Thirteen species of birds breeding in the area are included in Red Data Books of the Russian Federation, Karelia and East Fennoscandia:

  • Black-throated Diver,
  • Red-throated Diver Gavia stellata,
  • Wooper Swan,
  • Bean Goose,
  • Osprey,
  • Golden Eagle,
  • White-tailed Sea eagle,
  • Merlin,
  • Common Crane Grus grus,
  • Lesser Black-headed Gull,
  • Great Grey Owl Strix nebulosa,
  • Common Redstart Phoenicurus phoenicurus,
  • Great Grey Shrike Lanius excubitor.

The territory satisfies the set of ornithological criteria for nomination as an internationally important bird area.

Planned "Chirka-Kem" landscape reserve

The proposed reserve is to occupy 62,000 ha in the middle reaches of the Chirka-Kem river, north of the village of Tiksha. The territory is inhabited by 143 bird species including 117 species breeding in the area. The main rare and vulnerable forest birds are the Three-toed Woodpecker, Siberian Jay and Siberian Tit Parus cinctus. For the latter, the area is the southernmost constant breeding ground in Karelia. The eastern-provenance species reported from the territory are the Arctic Warbler and Greenish Warbler.

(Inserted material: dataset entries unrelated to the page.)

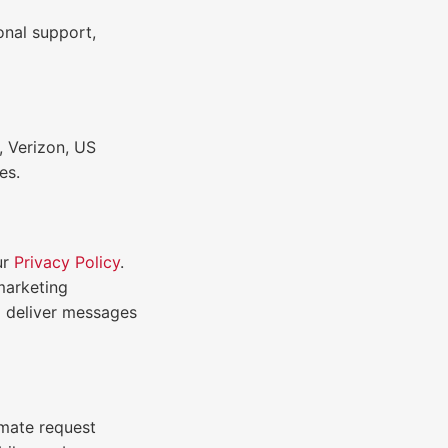
onal support,
, Verizon, US
es.
ur
Privacy Policy
.
 marketing
o deliver messages
imate request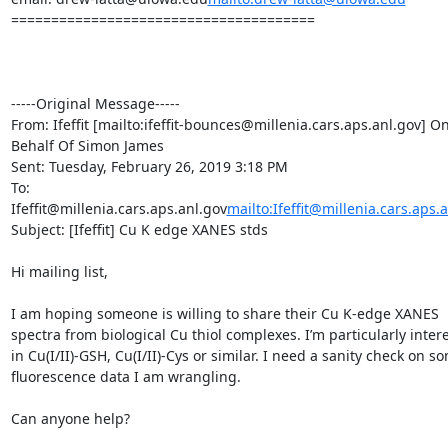
======================================

-----Original Message-----

From: Ifeffit [mailto:ifeffit-bounces@millenia.cars.aps.anl.gov] On
Behalf Of Simon James

Sent: Tuesday, February 26, 2019 3:18 PM

To: 
Ifeffit@millenia.cars.aps.anl.gov
mailto:Ifeffit@millenia.cars.aps.
Subject: [Ifeffit] Cu K edge XANES stds

Hi mailing list,

I am hoping someone is willing to share their Cu K-edge XANES 
spectra from biological Cu thiol complexes. I’m particularly intere
in Cu(I/II)-GSH, Cu(I/II)-Cys or similar. I need a sanity check on so
fluorescence data I am wrangling.

Can anyone help?
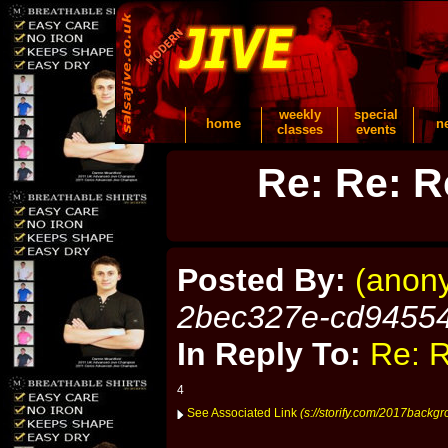
weekly
special
home
n
classes
events
Re: Re: R
Posted By:
(anon
2bec327e-cd9455
In Reply To:
Re: R
4
See Associated Link
(s://storify.com/2017backg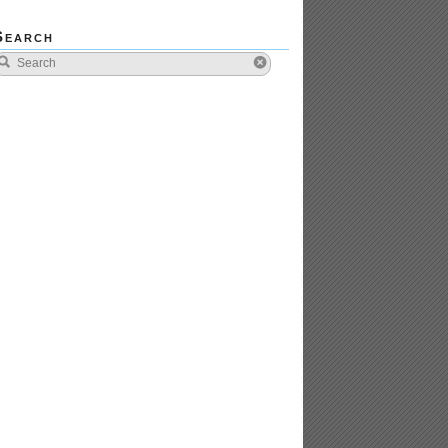
Search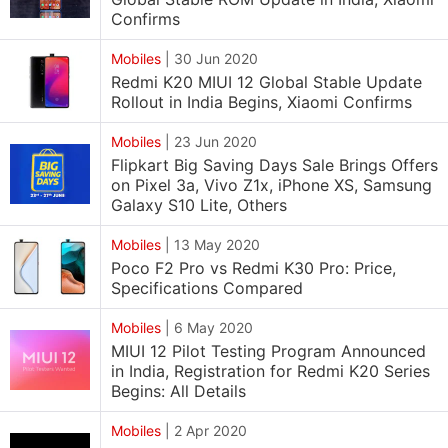
Confirms
Mobiles
|
30 Jun 2020
Redmi K20 MIUI 12 Global Stable Update
Rollout in India Begins, Xiaomi Confirms
Mobiles
|
23 Jun 2020
Flipkart Big Saving Days Sale Brings Offers
on Pixel 3a, Vivo Z1x, iPhone XS, Samsung
Galaxy S10 Lite, Others
Mobiles
|
13 May 2020
Poco F2 Pro vs Redmi K30 Pro: Price,
Specifications Compared
Mobiles
|
6 May 2020
MIUI 12 Pilot Testing Program Announced
in India, Registration for Redmi K20 Series
Begins: All Details
Mobiles
|
2 Apr 2020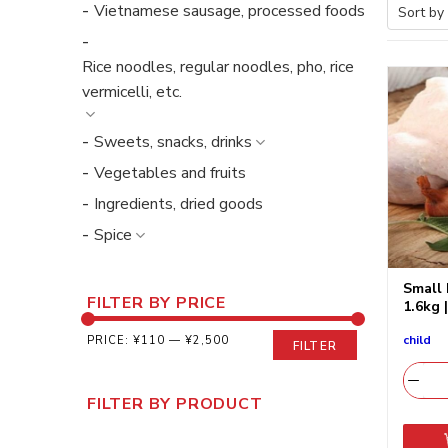
Vietnamese sausage, processed foods
Rice noodles, regular noodles, pho, rice
vermicelli, etc.
Sweets, snacks, drinks
Vegetables and fruits
Ingredients, dried goods
Spice
Small 
FILTER BY PRICE
1.6kg 
child
PRICE:
¥110
—
¥2,500
FILTER
FILTER BY PRODUCT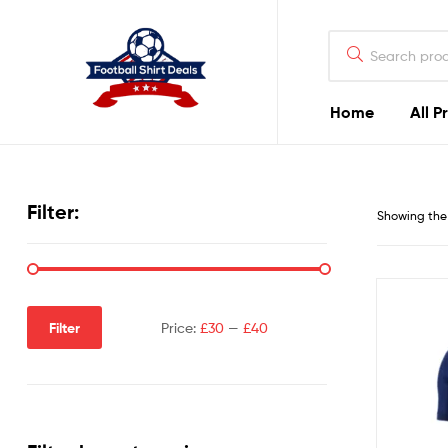
Football
Shirt
Deals
Home
All P
Football
Shirt
Filter:
Showing the 
Deals
Filter
Price:
£30
—
£40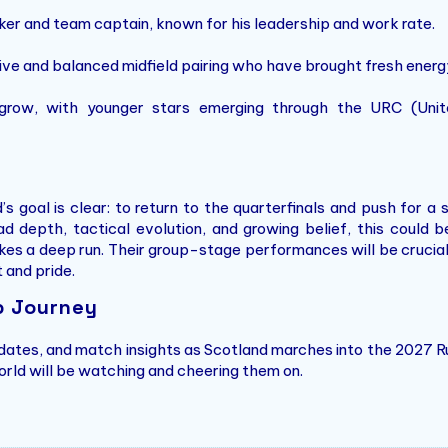
nker and team captain, known for his leadership and work rate.
ive and balanced midfield pairing who have brought fresh energy
 grow, with younger stars emerging through the URC (Un
 goal is clear: to return to the quarterfinals and push for a
d depth, tactical evolution, and growing belief, this could 
s a deep run. Their group-stage performances will be crucial, e
t and pride.
p Journey
pdates, and match insights as Scotland marches into the 2027 R
orld will be watching and cheering them on.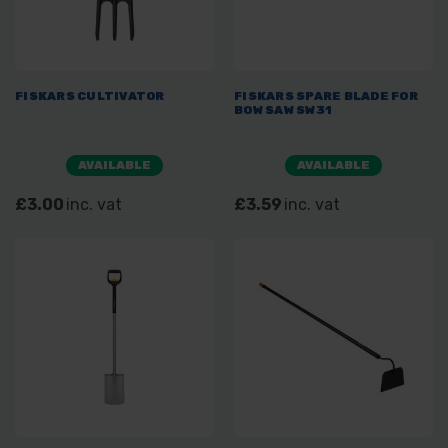
FISKARS CULTIVATOR
FISKARS SPARE BLADE FOR
BOW SAW SW31
AVAILABLE
AVAILABLE
£3.00
inc. vat
£3.59
inc. vat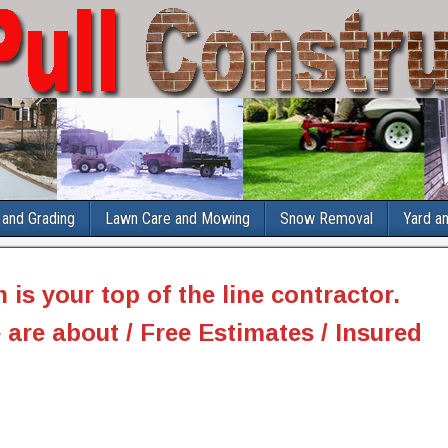
and Grading
Lawn Care and Mowing
Snow Removal
Yard a
n
is your top of the line contractor.
 are about / Free Estimates / Insured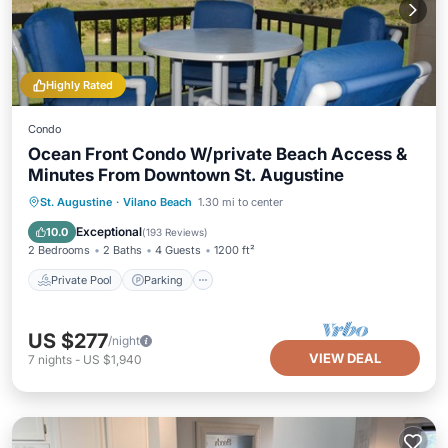
Highly Rated
Condo
Ocean Front Condo W/private Beach Access &
Minutes From Downtown St. Augustine
Private Pool
Parking
Pool
St. Augustine
·
Vilano Beach
1.30 mi to center
Ocean View
Exceptional
10.0
(
193 Reviews
)
2 Bedrooms
2 Baths
4 Guests
1200 ft²
Private Pool
Parking
US $277
/night
VIEW DEAL
7
nights
-
US $1,940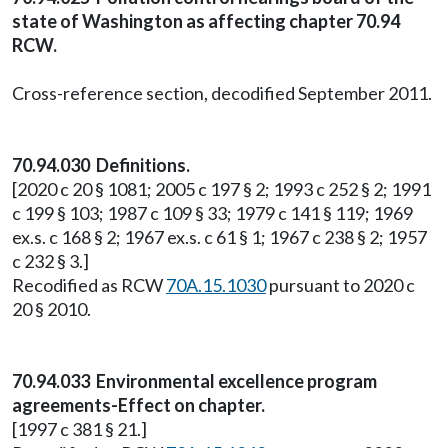
state of Washington as affecting chapter 70.94
RCW.
Cross-reference section, decodified September 2011.
70.94.030 Definitions.
[2020 c 20 § 1081; 2005 c 197 § 2; 1993 c 252 § 2; 1991
c 199 § 103; 1987 c 109 § 33; 1979 c 141 § 119; 1969
ex.s. c 168 § 2; 1967 ex.s. c 61 § 1; 1967 c 238 § 2; 1957
c 232 § 3.]
Recodified as RCW
70A.15.1030
pursuant to 2020 c
20 § 2010.
70.94.033 Environmental excellence program
agreements-Effect on chapter.
[1997 c 381 § 21.]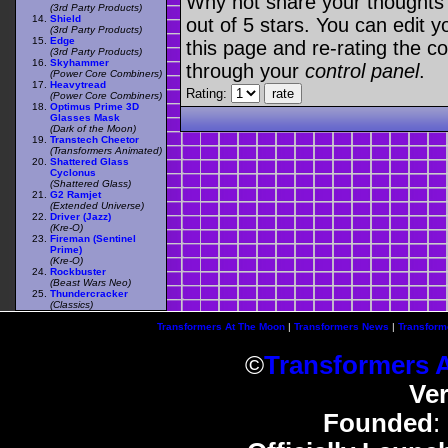
Why not share your thoughts on
(3rd Party Products)
Shield
out of 5 stars. You can edit yo
(3rd Party Products)
Edge
this page and re-rating the co
(3rd Party Products)
Skyhammer
through your
control panel
.
(Power Core Combiners)
Heavytread
Rating:
(Power Core Combiners)
Optimus Prime 3D
Glasses Mask
(Dark of the Moon)
Transtech Cheetor
(Transformers Animated)
Shattered Glass
Cyclonus
(Shattered Glass)
G2 Ramjet
(Extended Universe)
Driver (Jazz)
(Kre-O)
Fireman (Sentinel
Prime)
(Kre-O)
Rockbuster
(Beast Wars Neo)
Thundercracker
(Classics)
Transformers At The Moon
|
Transformers News
|
Transform
©
Transformers 
Ve
Founded
: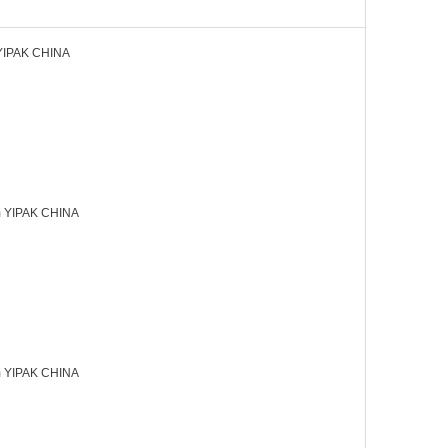
YIPAK CHINA
 YIPAK CHINA
 YIPAK CHINA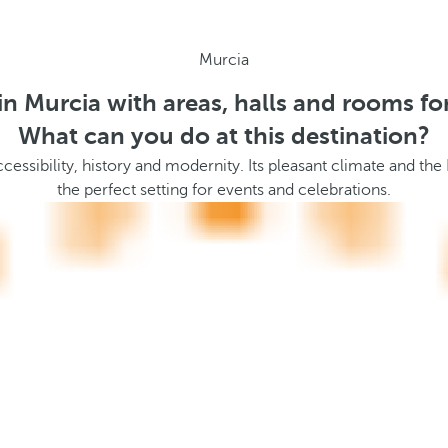
Murcia
in Murcia with areas, halls and rooms fo
What can you do at this destination?
essibility, history and modernity. Its pleasant climate and the
the perfect setting for events and celebrations.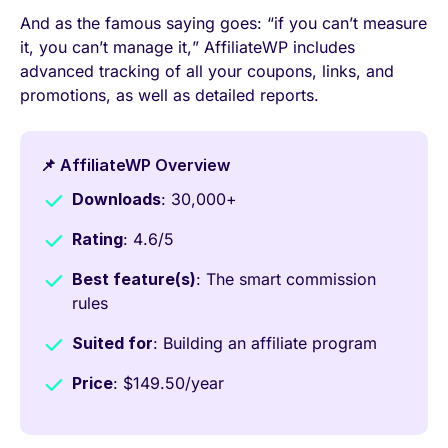
And as the famous saying goes: “if you can’t measure
it, you can’t manage it,” AffiliateWP includes
advanced tracking of all your coupons, links, and
promotions, as well as detailed reports.
📌 AffiliateWP Overview
Downloads
: 30,000+
Rating
: 4.6/5
Best feature(s)
: The smart commission
rules
Suited for
: Building an affiliate program
Price
: $149.50/year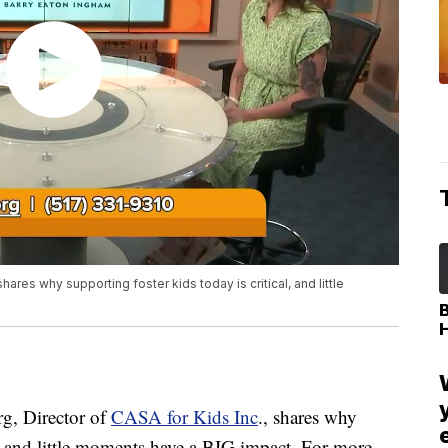
ares why supporting foster kids today is critical, and little
, Director of
CASA for Kids Inc
., shares why
al, and little moments have a BIG impact. For more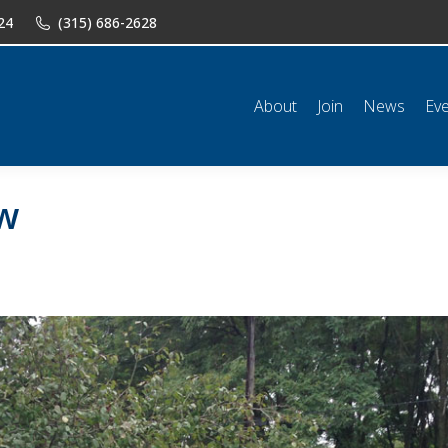
24
(315) 686-2628
n
News
Events
Shop
Classifieds
Resources
Conta
About
Join
News
Ev
ow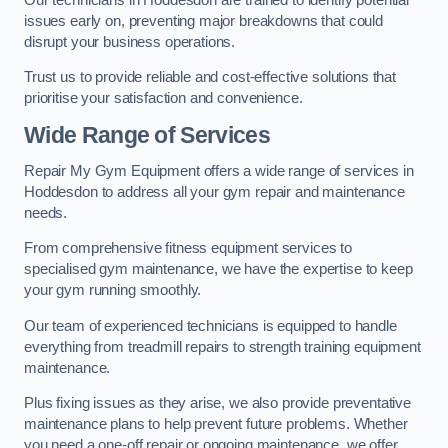
issues early on, preventing major breakdowns that could
disrupt your business operations.
Trust us to provide reliable and cost-effective solutions that
prioritise your satisfaction and convenience.
Wide Range of Services
Repair My Gym Equipment offers a wide range of services in
Hoddesdon to address all your gym repair and maintenance
needs.
From comprehensive fitness equipment services to
specialised gym maintenance, we have the expertise to keep
your gym running smoothly.
Our team of experienced technicians is equipped to handle
everything from treadmill repairs to strength training equipment
maintenance.
Plus fixing issues as they arise, we also provide preventative
maintenance plans to help prevent future problems. Whether
you need a one-off repair or ongoing maintenance, we offer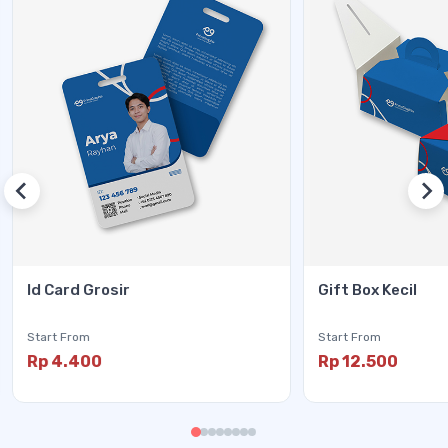
Id Card Grosir
Gift Box Kecil
Start From
Start From
Rp 4.400
Rp 12.500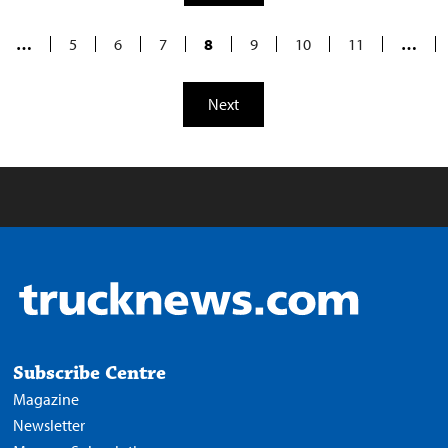
…
5
6
7
8
9
10
11
…
Next
Subscribe Centre
Magazine
Newsletter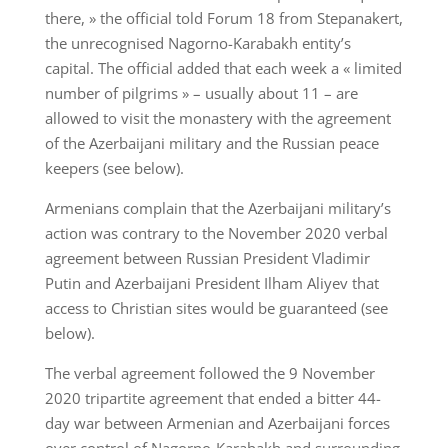
there, » the official told Forum 18 from Stepanakert,
the unrecognised Nagorno-Karabakh entity’s
capital. The official added that each week a « limited
number of pilgrims » – usually about 11 – are
allowed to visit the monastery with the agreement
of the Azerbaijani military and the Russian peace
keepers (see below).
Armenians complain that the Azerbaijani military’s
action was contrary to the November 2020 verbal
agreement between Russian President Vladimir
Putin and Azerbaijani President Ilham Aliyev that
access to Christian sites would be guaranteed (see
below).
The verbal agreement followed the 9 November
2020 tripartite agreement that ended a bitter 44-
day war between Armenian and Azerbaijani forces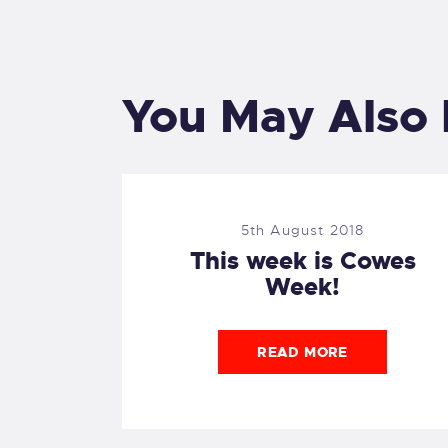
You May Also 
5th August 2018
This week is Cowes
Week!
READ MORE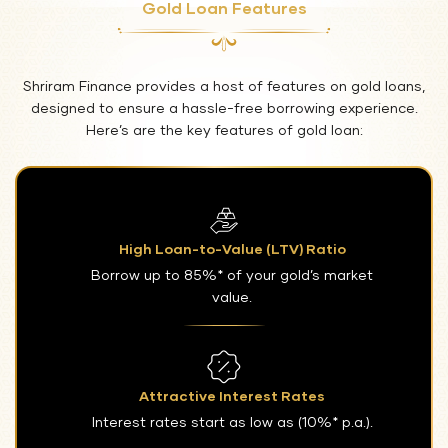
Gold Loan Features
Shriram Finance provides a host of features on gold loans,
designed to ensure a hassle-free borrowing experience.
Here’s are the key features of gold loan:
High Loan-to-Value (LTV) Ratio
Borrow up to 85%* of your gold’s market
value.
Attractive Interest Rates
Interest rates start as low as (10%* p.a.).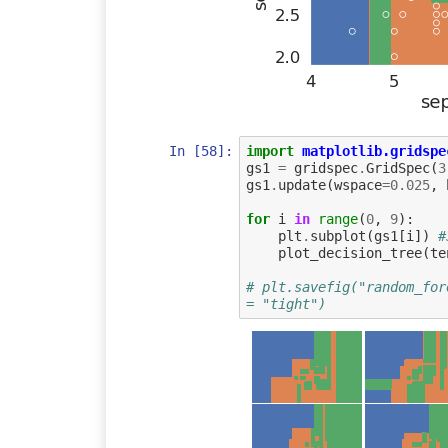
In [58]:
import
matplotlib.gridspe
gs1
=
gridspec
.
GridSpec
(
3
gs1
.
update
(
wspace
=
0.025
,
for
i
in
range
(
0
,
9
):
plt
.
subplot
(
gs1
[
i
])
#
plot_decision_tree
(
te
# plt.savefig("random_for
= "tight")    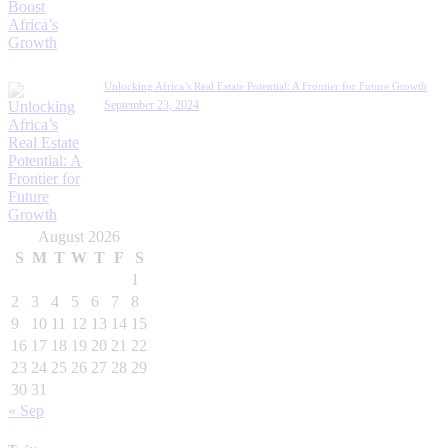
Unlocking Africa’s Real Estate Potential: A Frontier for Future Growth
September 23, 2024
August 2026
S
M
T
W
T
F
S
1
2
3
4
5
6
7
8
9
10
11
12
13
14
15
16
17
18
19
20
21
22
23
24
25
26
27
28
29
30
31
« Sep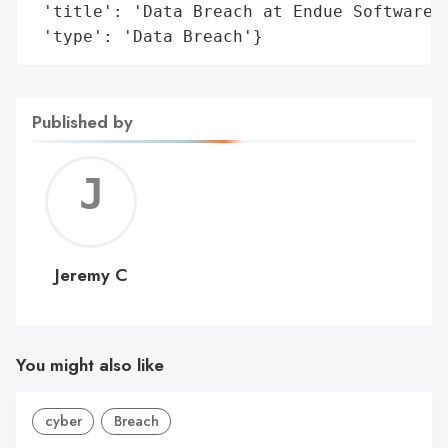
 'title': 'Data Breach at Endue Software',
 'type': 'Data Breach'}
Published by
Jerem
C
Jeremy C
You might also like
cyber
Breach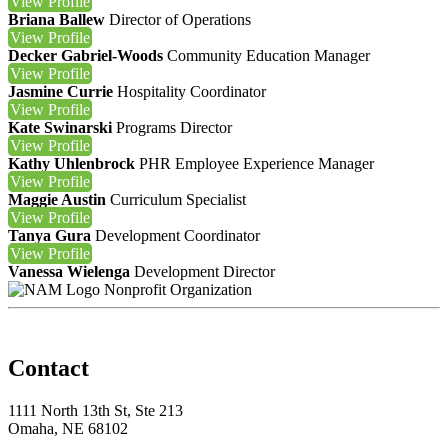
View
Profile
Briana Ballew
Director of Operations
View
Profile
Decker Gabriel-Woods
Community Education Manager
View
Profile
Jasmine Currie
Hospitality Coordinator
View
Profile
Kate Swinarski
Programs Director
View
Profile
Kathy Uhlenbrock
PHR
Employee Experience Manager
View
Profile
Maggie Austin
Curriculum Specialist
View
Profile
Tanya Gura
Development Coordinator
View
Profile
Vanessa Wielenga
Development Director
Nonprofit Organization
Contact
1111 North 13th St, Ste 213
Omaha, NE 68102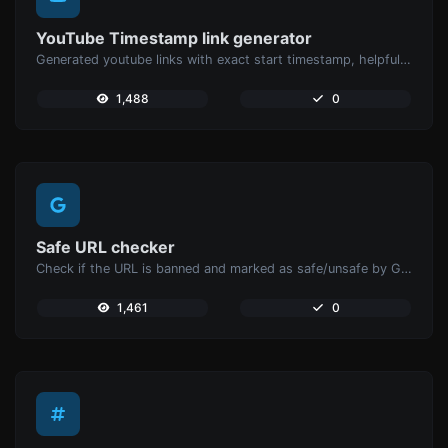
YouTube Timestamp link generator
Generated youtube links with exact start timestamp, helpful for mobile users.
1,488
0
Safe URL checker
Check if the URL is banned and marked as safe/unsafe by Google.
1,461
0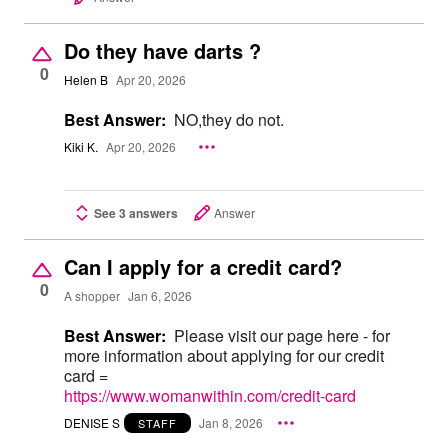
Do they have darts ?
0
Helen B
Apr 20, 2026
Best Answer:
NO,they do not.
Kiki K.
Apr 20, 2026
See 3 answers
Answer
Can I apply for a credit card?
0
A shopper
Jan 6, 2026
Best Answer:
Please visit our page here - for
more information about applying for our credit
card =
https://www.womanwithin.com/credit-card
DENISE S
Jan 8, 2026
STAFF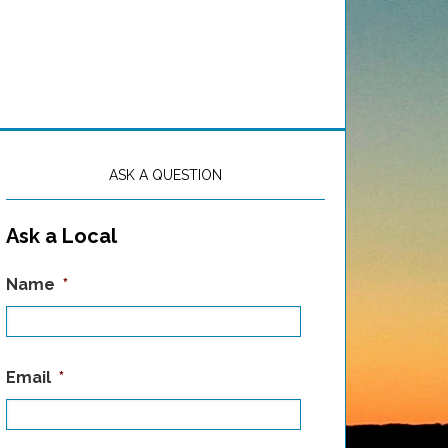
ASK A QUESTION
Ask a Local
Name
*
Email
*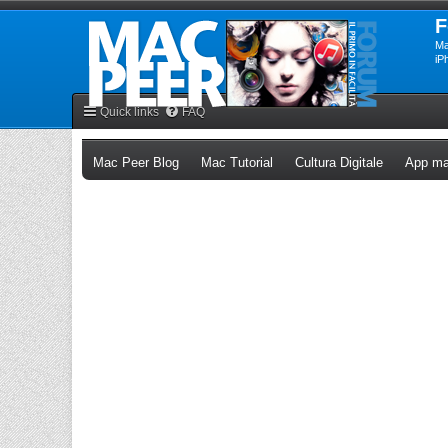
F
Ma
iP
Quick links
FAQ
(Opens a new tab)
(Opens a new tab)
(Opens a n
Mac Peer Blog
Mac Tutorial
Cultura Digitale
App ma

There have been reports of summer encounters of the Velvet Scoter Melanitta fusca and Common Scoter M. nigra, which may nest in the area in some years. The Dipper Cinclus cinclus, has been seen on the Chirka-Kem river rapids in summer, and its breeding in the area can be hypothesised. Common inhabitants of waterbodies are diving and puddle ducks (Nyroca sp., Anas sp.). There nest divers Gavia sp., the Lesser Black-headed Gull, Common Tern. The Little Gull Larus minutus has lately been colonising the area.

Among protected raptors, there breed the Golden Eagle and White-tailed Sea Eagle, and a relatively common raptor is the Osprey.

Crossing the reserve and Lake Nyuk is the Bothnian flyway, which is the shortest way for bird migrations between the White Sea and the Gulf of Bothnia. The major migrants are diving ducks (Velvet Scoter, Common Scoter, Long-tailed Duck Clangula hyemalis), puddle ducks Anas sp., Anser and Branta geese, divers Gavia sp. The total number of migrating swans (C. cygnus, C. bewickii) increased significantly over 1990-1995, the same was true for geese (A. fabalis and especially A. albifrons). A passing migrant across the territory is the Greylag Goose Anser anser (1950, 1989), which is a very rare species in the North.

The birds included in Red Data Books of the Russian Federation, Karelia and East Fennoscandia and breeding in the planned "Chirka-Kem" reserve are:

  • Black-throated and Red-throated divers,
  • Wooper Swan,
  • Bean Goose,
  • Osprey,
  • Golden Eagle,
  • White-tailed Sea Eagle,
  • Hen Harrier Circus cyaneus,
  • Merlin,
  • Common Crane,
  • Ruff Philomachus pugnax,
  • Lesser Black-headed Gull,
  • Great Grey Owl,
  • Common Redstart,
  • Great Grey Shrike.

Four more species listed in the Red Data Books of Karelia and East Fennoscandia are believed to breed in the area: the Velvet Scoter, Common Scoter, Eurasian Pigmy Owl Glaucidium passerinum, Dipper.